Tensions were raised in Guyana ahead of elections on 11 May following the murder of an anti-government protester. The political activist, Courtney Crum-Ewing, had been holding quixotic but peaceful solo demonstrations outside the office of the attorney-general for 80 days.

The Stabroek News reported that ‘shortly before he was killed [he was] urging voters to not stay at home come May 11 but to take to the polls to oust the incumbent PPP [People’s Progressive Party] government.’

The Guyanese president and PPP general secretary, Donald Ramotar, condemned the killing of Crum-Ewing and urged the police to find those responsible. However, many people have assumed that government forces were responsible and that it was unequivocally an assassination. ‘People are out to kill anti-dictatorship activists in this country,’ was the response of Frederick Kissoon, another activist and Kaieteur News columnist, who said that Crum-Ewing’s death was ‘a message to the Guyanese people… I think the PPP feels that never before in their history have they been so vulnerable to losing power.’

Crum-Ewing, 40, was gunned down by a group of men in a car as he walked through a housing scheme near where he lived in East Bank Demerara, urging people to turn out to vote. Fears that it had been an extrajudicial killing were not eased by his autopsy, which found that he had been shot five times – three shots to the head and another at point-blank range from behind his neck, Stabroek News reported.

His family appealed for calm but were convinced that his death was because of his political activism and urged people to express their anger by voting. ‘Courtney would have wanted Guyana to vote for a change. Everybody on the list should come out. It is time that Guyana vote for change. Everybody who is on the list have [sic] to come out and vote,’ said his mother, Donna. She also voiced fears of a police cover-up to protect two government ministers she alleged were implicated in her son’s murder.
Kaieteur News said: ‘His activism drew criticisms and some subtle attempts to shut him up. A few months ago, he parked his [mini]bus at his home and it was broken into and the computer box stolen. He was convinced that it was deliberately done.’

Mike McCormack, of the Guyana Human Rights Association, said: ‘The man was expressing himself freely and if freedom of expression is coming at this price, then everybody needs to be concerned about it. Courtney Crum-Ewing was threatening no one. But the message seems to have been threatening enough to assassinate him.’
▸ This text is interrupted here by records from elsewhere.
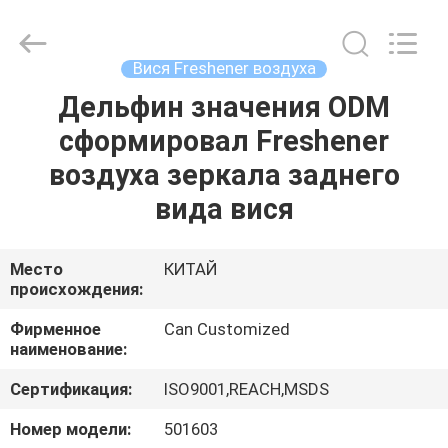
Shamood
Daily
Use
Products
Co.,
Вися Freshener воздуха
Ltd..
All
Rights
Дельфин значения ODM
ДОМ
Reserved.
сформировал Freshener
ПРОДУКТЫ
воздуха зеркала заднего
вида вися
О
НАС
Место
КИТАЙ
происхождения:
ПУТЕШЕСТВИЕ
Фирменное
Can Customized
наименование:
ФАБРИКИ
Сертификация:
ISO9001,REACH,MSDS
ПРОВЕРКА
Номер модели:
501603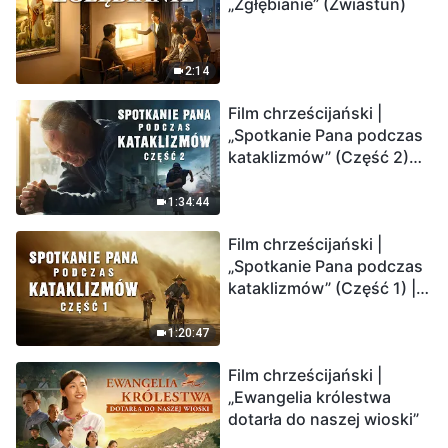
„Zgłębianie” (Zwiastun)
2:14
Film chrześcijański |
„Spotkanie Pana podczas
kataklizmów” (Część 2)
Ziemia wchodzi w
„masowe wymieranie”.
1:34:44
Katastrofy uderzają.
Film chrześcijański |
Ludzkość weszła w
„Spotkanie Pana podczas
odliczanie. Czy znalazłeś
kataklizmów” (Część 1) |
już drogę ocalenia?
Nasz dom, Ziemia, stoi na
krawędzi, dokąd zmierza
1:20:47
los ludzkości?
Film chrześcijański |
„Ewangelia królestwa
dotarła do naszej wioski”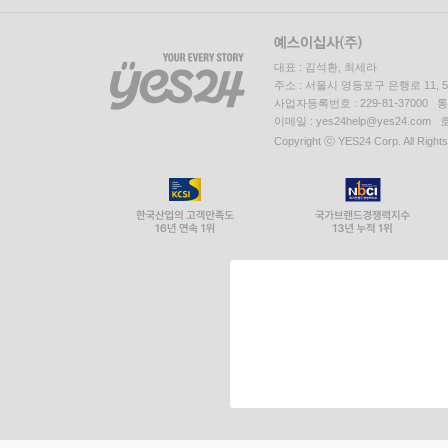
대표 : 김석환, 최세라
주소 : 서울시 영등포구 은행로 11,
사업자등록번호 : 229-81-37000 
이메일 : yes24help@yes24.c
Copyright ⓒ YES24 Corp. All Right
Another activist, Mark Benschop, criticised the international community for ‘treating the Guyana government with very soft gloves… this government has been associated with death squads.’
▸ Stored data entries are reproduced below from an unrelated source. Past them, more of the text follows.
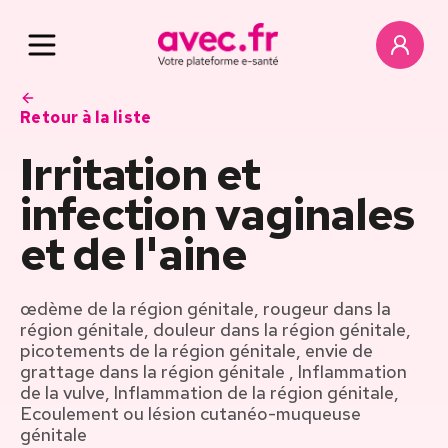
Retour à la liste
Irritation et
infection vaginales
et de l'aine
œdème de la région génitale, rougeur dans la
région génitale, douleur dans la région génitale,
picotements de la région génitale, envie de
grattage dans la région génitale , Inflammation
de la vulve, Inflammation de la région génitale,
Ecoulement ou lésion cutanéo-muqueuse
génitale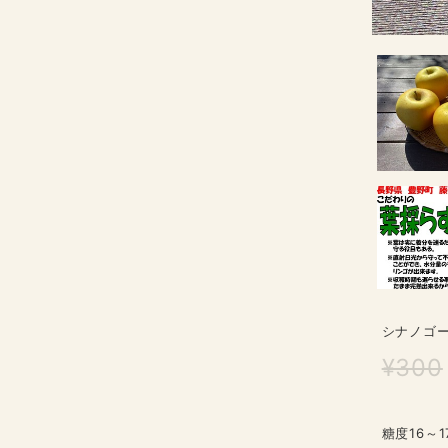
シナノゴー
¥300
糖度16～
The party has been in power since 1992 but in the 2011 elections, when Ramotar first became president, the PPP’s share of the vote slipped and it became a minority government for the first time in 19 years. This was down to the strong showing of A Partnership for National Unity (APNU – a coalition of the People’s National Congress, the Guyana Action Party and the Working People’s Alliance), which won 26 seats on 40.8% of the vote to the PPP’s 32 (48.6%). The Alliance for Change (AFC) won seven seats in 2011 on 10.3% of the vote.

The stakes for the PPP have risen: the electoral arithmetic is looking good for the opposition and in January the APNU and the AFC began negotiating a single list of candidates. Four years ago there was a heavy army presence during the elections to prevent a repeat of the unrest between Guyana’s ethnic groups that persisted for weeks after the 2001 polls. The Commonwealth must do all it can to ensure that if the PPP’s time in government is finally up, there is an orderly transfer of power.